Me di la vuelta, dispuesta a terminar con aquellos cinco minutos de cortesía, pero Antonio me sujetó del brazo y me giró de nuevo. Su tacto me asqueó, y apreté los dientes al apartarme de manera brusca. De fondo, no muy lejos, escuché un cuchicheo que decía: «Ha dicho que le devuelve el coche», y otro a su vez: «Que le devuelve el coche. Su coche, cojones». Ignoré que estaba escuchando cómo Angelines se desesperaba mientras les explicaba a los demás de qué iba la cosa y cómo Ma lo repetía como una gramola. Estaban todos «escondidos» detrás de la máquina de agua, justo en la esquina que separaba los asientos del gran pasillo.

—Anaelia, por favor.

—¡No vuelvas a tocarme! Te he dicho que no quiero saber nada de ti. Y si no lo entiendes, tatúatelo en la frente para que no lo olvides.

—Nena…

—Como vuelvas a llamarme así… —Apreté los puños a ambos lados de mis costados, sabiendo que comenzaba a perder los nervios.
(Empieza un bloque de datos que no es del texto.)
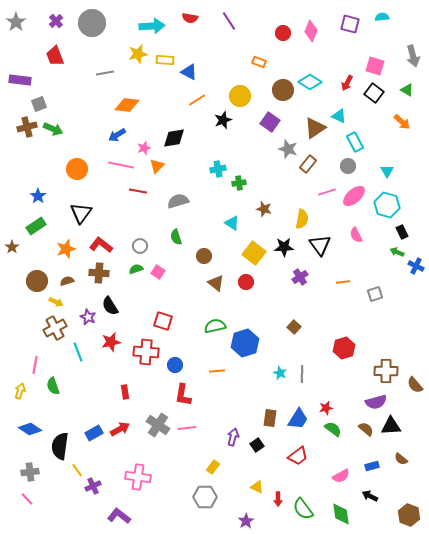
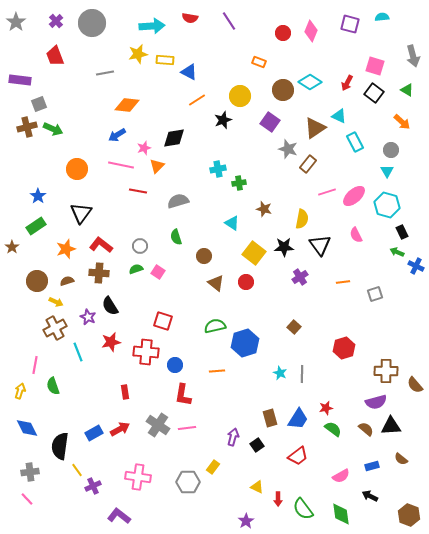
gray circle at (348, 166): moved 43 px right, 16 px up
brown rectangle at (270, 418): rotated 24 degrees counterclockwise
blue diamond at (30, 429): moved 3 px left, 1 px up; rotated 30 degrees clockwise
gray hexagon at (205, 497): moved 17 px left, 15 px up
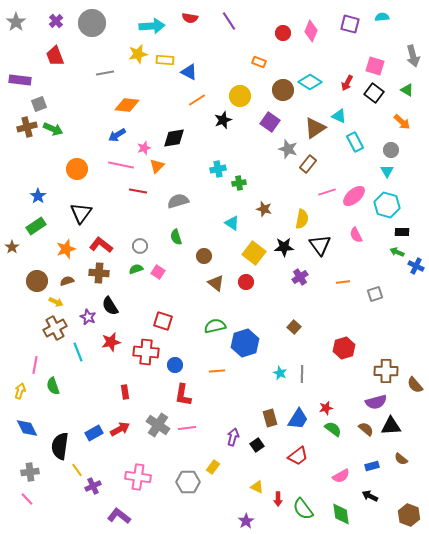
black rectangle at (402, 232): rotated 64 degrees counterclockwise
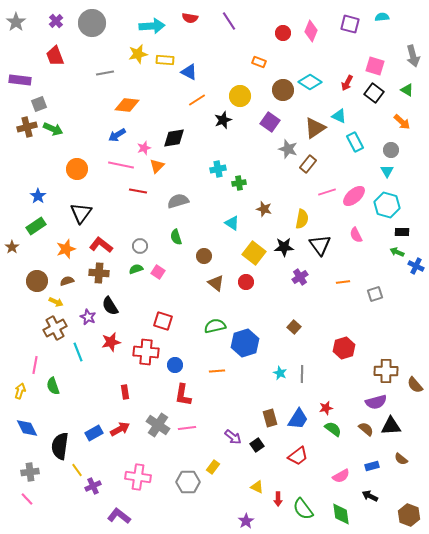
purple arrow at (233, 437): rotated 114 degrees clockwise
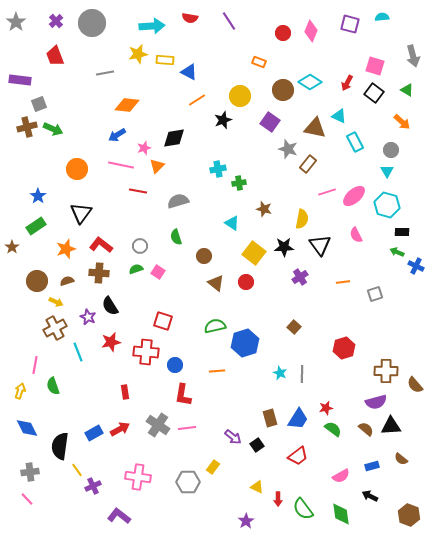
brown triangle at (315, 128): rotated 45 degrees clockwise
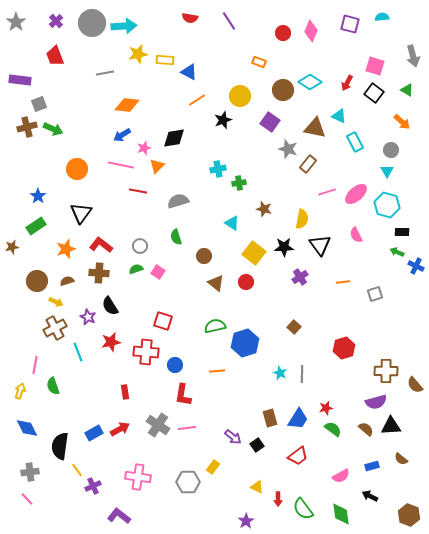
cyan arrow at (152, 26): moved 28 px left
blue arrow at (117, 135): moved 5 px right
pink ellipse at (354, 196): moved 2 px right, 2 px up
brown star at (12, 247): rotated 24 degrees clockwise
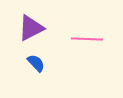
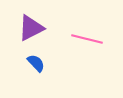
pink line: rotated 12 degrees clockwise
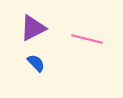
purple triangle: moved 2 px right
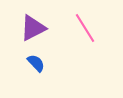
pink line: moved 2 px left, 11 px up; rotated 44 degrees clockwise
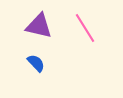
purple triangle: moved 6 px right, 2 px up; rotated 40 degrees clockwise
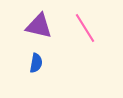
blue semicircle: rotated 54 degrees clockwise
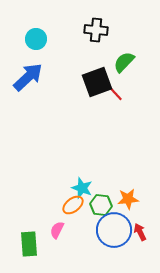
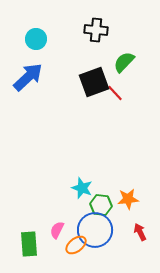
black square: moved 3 px left
orange ellipse: moved 3 px right, 40 px down
blue circle: moved 19 px left
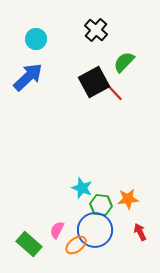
black cross: rotated 35 degrees clockwise
black square: rotated 8 degrees counterclockwise
green rectangle: rotated 45 degrees counterclockwise
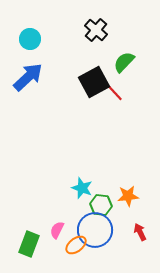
cyan circle: moved 6 px left
orange star: moved 3 px up
green rectangle: rotated 70 degrees clockwise
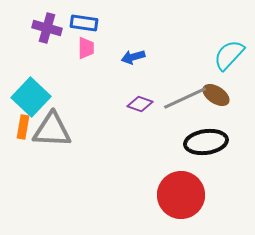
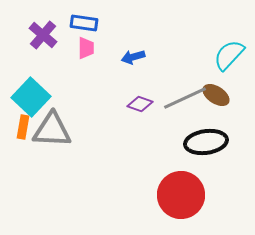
purple cross: moved 4 px left, 7 px down; rotated 24 degrees clockwise
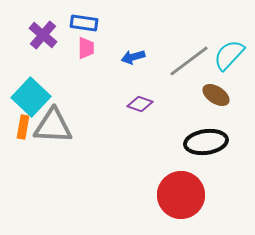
gray line: moved 4 px right, 37 px up; rotated 12 degrees counterclockwise
gray triangle: moved 1 px right, 4 px up
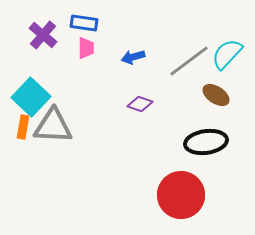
cyan semicircle: moved 2 px left, 1 px up
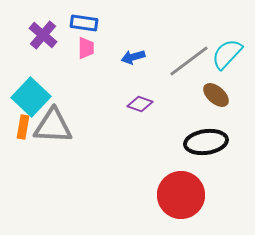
brown ellipse: rotated 8 degrees clockwise
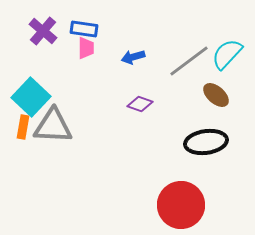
blue rectangle: moved 6 px down
purple cross: moved 4 px up
red circle: moved 10 px down
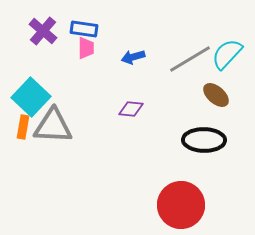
gray line: moved 1 px right, 2 px up; rotated 6 degrees clockwise
purple diamond: moved 9 px left, 5 px down; rotated 15 degrees counterclockwise
black ellipse: moved 2 px left, 2 px up; rotated 9 degrees clockwise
Contra todo pronóstico, en mitad de nuestra guerra de miradas, noté una presencia detrás de mí. Alejandro apareció cual caballero andante para rescatar a su damisela. Aquello me encabritó más. Cogí aire, me giré por completo hecha una furia y lo encaré antes de que diera un paso más. Bueno, miré mucho hacia arriba, y vi de reojo que algunas manos habían intentado cogerlo antes de que llegase hasta mí.

—No hace falta que me defiendas, sé hacerlo solita.

Él alzó una ceja y me miró con mucha seriedad. Después, sus ojos pasaron a Antonio y otra vez a mí.

—Cómo te vienes arriba, vieja. Vengo a embalar mi maleta. —Extendió su enorme dedo índice y señaló el pequeño habitáculo donde el hombre que se encargaba de las maletas ya nos miraba sonriente, escuchando toda la escena y el zasca que acababa de darme en toda la boca.

—¿Me has llamado vieja? —Fruncí mucho el ceño. Miré detrás de su cuerpo mientras él pasaba por mi lado, ignorándome, y escuché que Ma decía: «Hemos intentado detenerlo». ¿Detener qué?, ¿que embalase la puta maleta? ¡Sería gilipollas por pensar que venía a ayudarme!

Cerré los ojos, tragué saliva y, con la poca dignidad que me quedaba, me di la vuelta para terminar de despachar a Antonio. Sentía mis mejillas arder por el ridículo que acababa de hacer.

El Gonorrea desapareció con un simple vistazo mío, o al menos se camufló sin gorra fosforita, porque no volví a verlo. Y al colombiano no me atreví a mirarlo a la cara en ninguna otra ocasión. Por suerte, que fuera un mueble y nunca me hablase ayudaba.